For the hefty dollar it commands, I expected JF, one of their aged masculines, to smell a few leagues better than its competition. I chose a 1.7 oz bottle because it's a familiar brief aimed at stealing a slice of Cool Water's pie. I also had the edge of a gift card from Neiman Marcus, and forked over a small fraction of the price for my bottle - the only way I'd ever buy one. I've been wanting to write about a Floris frag for ten years, making this post past-due. So what's my opinion of JF? I'll keep it simple: it's overpriced and nothing special. Hold out for a gift card to buy it, or else just forget it. It's a disappointment. 

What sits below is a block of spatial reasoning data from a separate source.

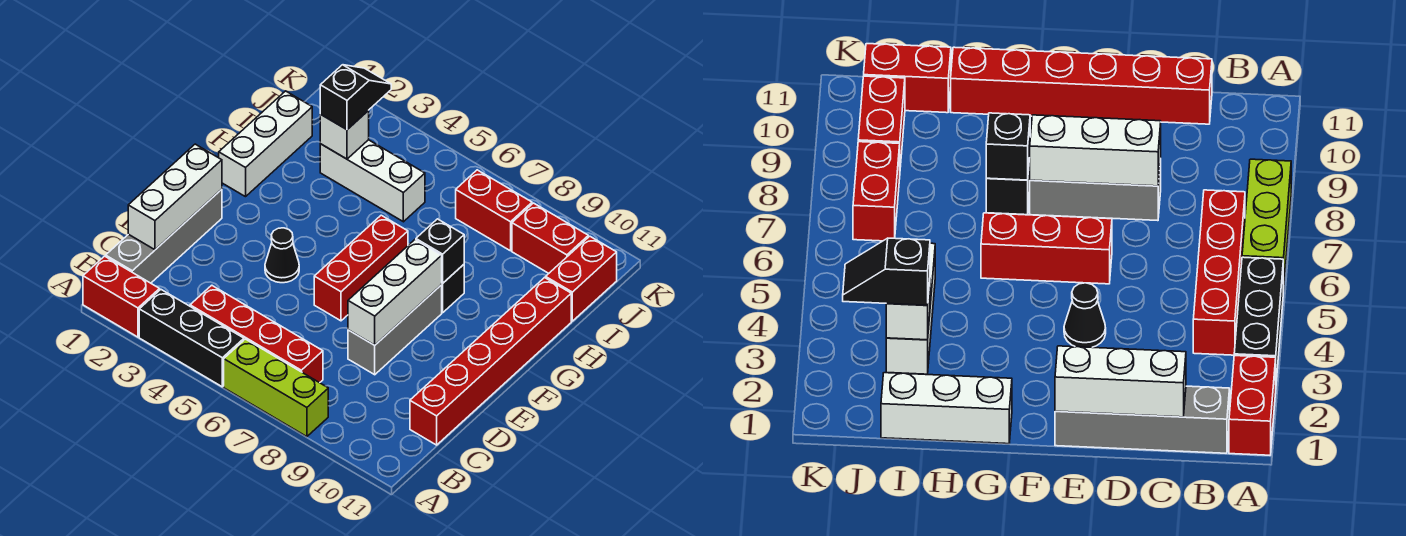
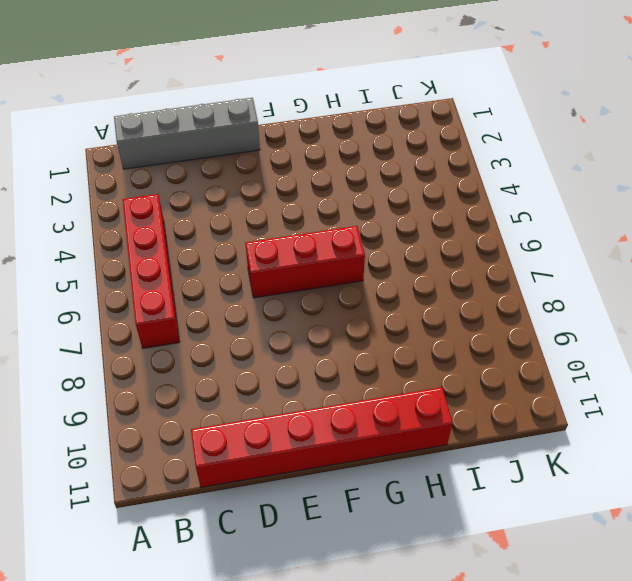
none -> red 1x2 brick [83,256,160,337]
none -> black 1x3 brick [139,290,244,387]
none -> lime 1x3 brick [224,339,328,437]

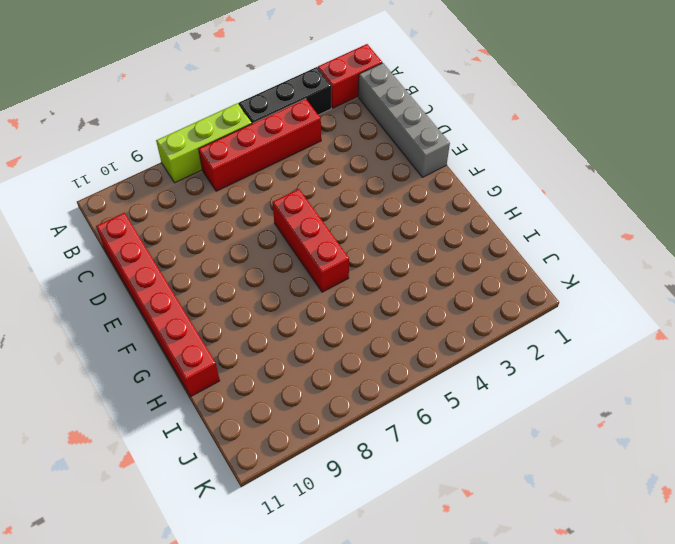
none -> grey 1x3 brick [348,285,442,375]
none -> black 1x1 cone [265,228,299,283]
none -> white 1x3 brick [219,91,312,197]

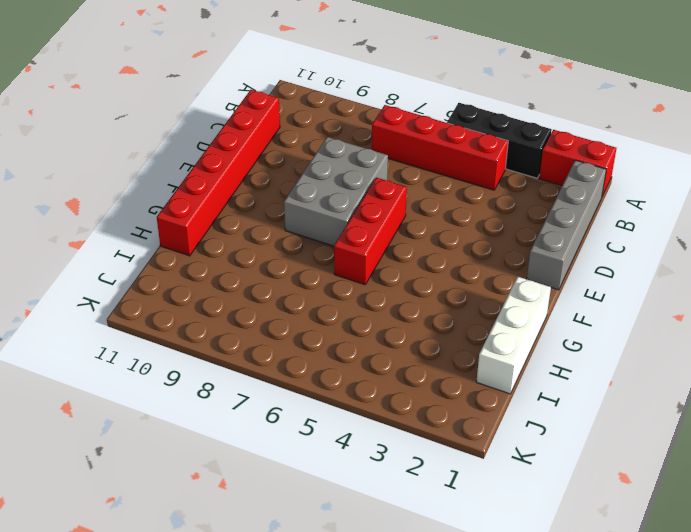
grey 2x3 brick [284,137,388,246] -> grey 1x3 brick [348,285,442,375]
none -> lime 1x3 brick [224,339,328,437]
none -> black 1x1 cone [265,228,299,283]
none -> black 1x1 brick [442,265,464,313]

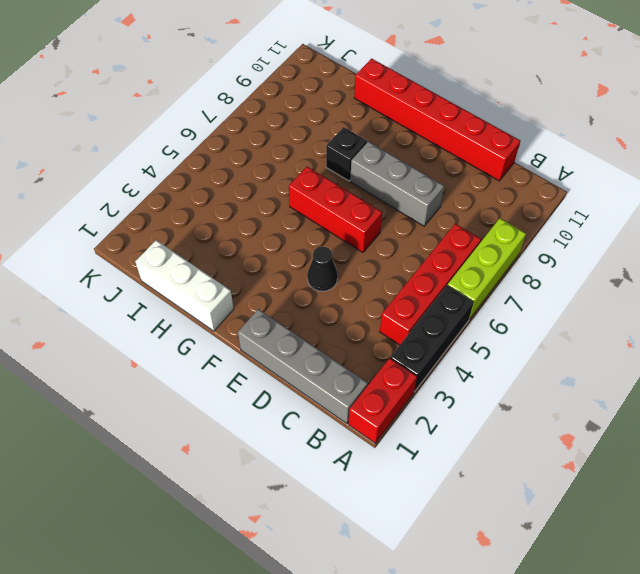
none -> white 1x3 brick [320,140,425,222]
none -> red 1x2 brick [546,236,617,321]
none -> red 1x2 brick [456,170,532,251]

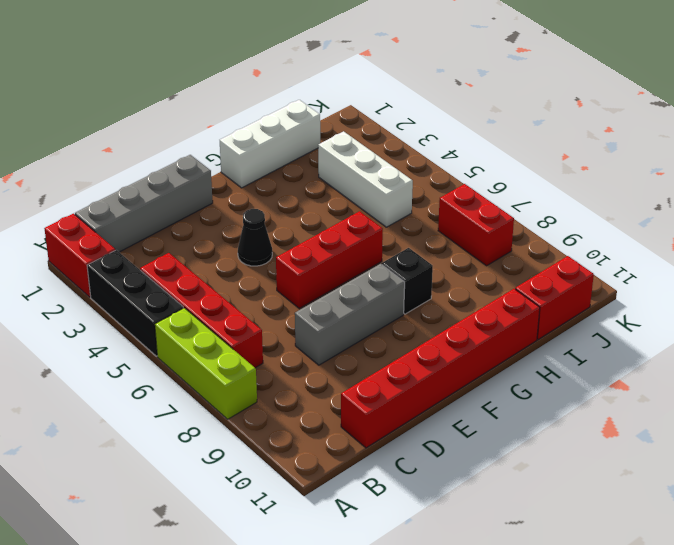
none -> red 1x2 brick [512,203,588,273]
none -> white 1x3 brick [128,144,222,250]
none -> white 1x3 brick [348,240,442,345]

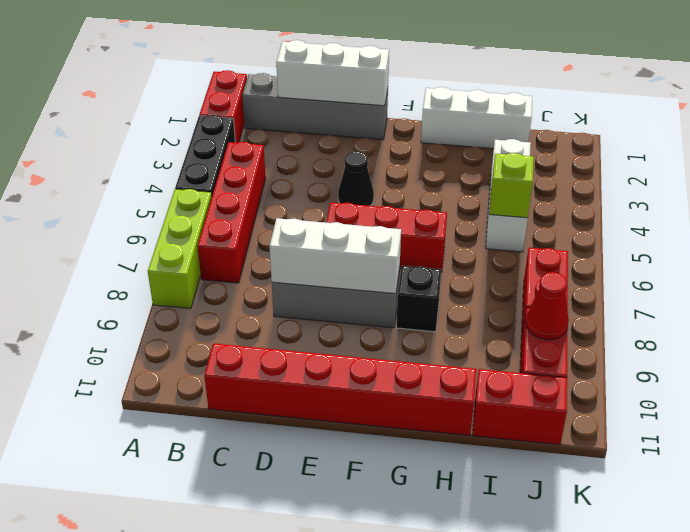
lime 1x1 brick [489,153,534,218] -> none
red 1x1 cone [526,272,569,340] -> none
none -> black 1x1 brick [416,219,464,283]
none -> white 1x1 brick [320,111,369,159]
none -> black 1x2 slope [320,65,391,130]

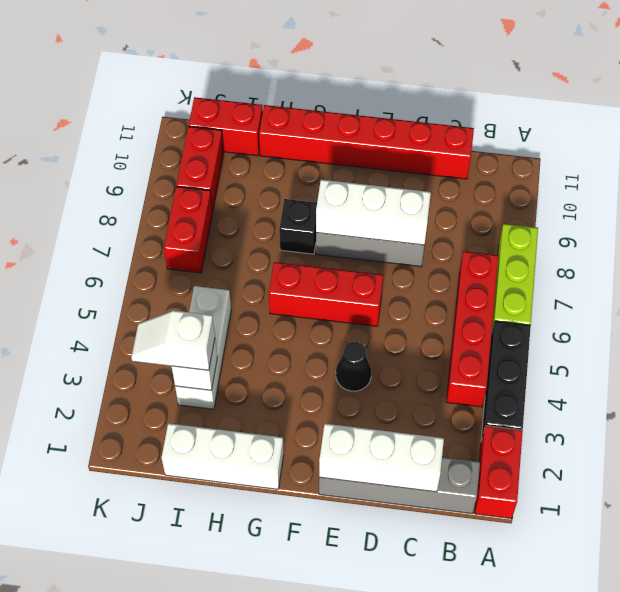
white 1x2 slope [131,310,215,370] -> black 1x2 slope [320,65,391,130]
none -> black 1x1 brick [416,219,464,283]

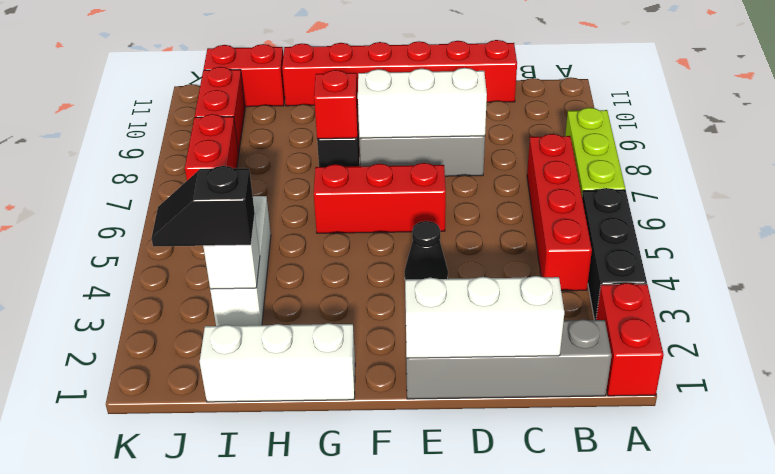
red 1x1 brick [314,70,358,139] -> black 1x1 brick [416,219,464,283]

Ingredient quality? Designer, albeit high-end designer. Strength? Average. Longevity? Decent. Compositional prowess? Eh. Here's the shocking truth about JF: it smells like vintage Aspen (1998 Aspen) for about five minutes, then shuffles sleepily into vintage Cool Water (1993 Cool Water) in the twenty-five minute drydown. If you're familiar with the aforementioned, you know exactly how JF smells, which is to say it's fine, but it's nothing new and interesting. Only vintage Davidoff fanatics could love it. Still, I appreciate the novelty of hearing "Rule, Britannia!" every time I depress the atomizer.